What do you commonly hear as a response from anyone when they discover that you are in a stock market? Normally, they will say it’s very risky and that you should walk away from it. Some would doubt forex trading as gambling.
To tell you the truth, trading is risky. Whichever market you opt to be part of, trading is risky but it is not because of the market. It is risky because of the trader himself.
Knowing this fact, how can one be successful in this career? What is the part to be taken attention of? Let us know more in detail what a risk is.
Risk in The Trading Market:
The main risk in the forex trading market is the unpredictability. That is the main insight, at least.
Any event or news leads to a sudden rally or crash in the market. Mostly, the market’s movement is opposite of what is reported in the broadcast.
You face more problems if you’re a technical analyst. You will realize that the market seems not functioning as you learned from the trading techniques. How many instances that you experienced wherein you saw a set-up of a perfect trade and took that? For a time, the trade went your way, but suddenly, reversed the whole moves? Statistics even show how risky trading is. Only about 4-5% of traders gain in the market.
This was the reality when there were still no computers and reality today when you have algorithms and trading systems that are coded to help you.
This is the market’s risk. But you can do something about it. If you want to be a successful trader, you must learn that risk management is the most important skill for that.
Risk Management in Trading:
Trading is somehow like driving your car, especially one with unclear windshield and foggy outside.
In such scenarios, these are the things that you can improve:
1. Make the windshield clear which is the trading plan.
2. A car that is well- serviced which is a robust platform for trading.
3. Wearing a seatbelt and driving with alertness which stands for risk management.
In trading, the way to protect your capital is through risk management. It’s like wearing a seatbelt while you are driving, to protect yourself.
There are many risk factors that can go against you in the trading market:
1. Wrong moves.
2. Wrong trades.
3. Wrong information.
4. Your trading platform.
5. News and announcements.
Do these things make the market riskier? It doesn’t. It means there are procedures to take in trading in the market, just like in taking steps to cross a busy road. These steps are part of the risk management, and stop loss is not that.
Stop Loss is Not Risk Management:
Most trading newbies assume that stop loss is risk management, which is incorrect. Stop loss is just one of the many techniques in managing risks. Risk management in itself is a concept. Again, like driving a car, a seatbelt alone is not enough. You need a set of good tires, brakes and lights to maintain safety on the road.

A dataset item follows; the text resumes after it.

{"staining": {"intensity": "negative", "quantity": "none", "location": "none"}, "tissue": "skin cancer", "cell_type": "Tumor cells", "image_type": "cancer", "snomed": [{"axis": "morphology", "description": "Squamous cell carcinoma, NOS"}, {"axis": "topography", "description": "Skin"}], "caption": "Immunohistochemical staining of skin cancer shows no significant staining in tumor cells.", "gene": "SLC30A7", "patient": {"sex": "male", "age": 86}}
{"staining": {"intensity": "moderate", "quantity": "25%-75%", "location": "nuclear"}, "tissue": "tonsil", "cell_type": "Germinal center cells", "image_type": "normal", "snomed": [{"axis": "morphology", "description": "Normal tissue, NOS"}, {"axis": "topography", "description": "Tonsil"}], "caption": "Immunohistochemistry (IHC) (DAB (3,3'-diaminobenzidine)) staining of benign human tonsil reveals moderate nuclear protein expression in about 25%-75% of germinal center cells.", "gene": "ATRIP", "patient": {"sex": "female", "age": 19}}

In the same way, risk management includes:
1. Monitoring the trade.
2. Position sizing.
3. Booking regular profits.
4. Hedging carried positions.
5. Avoiding uncertain trade set-ups, and
6. Stop loss and sprawling stop losses.
If you don’t place an appropriate system of risk management, then you are gambling your trading capital. One of the reasons why most beginners fail is that they are too focused on looking for the trading method that’d work for them. Truth is, there are a lot of ways to earn in trading. But none of the methods will work on all conditions of the market since it is ever changing. To secure your trading capital, you should have a risk management system.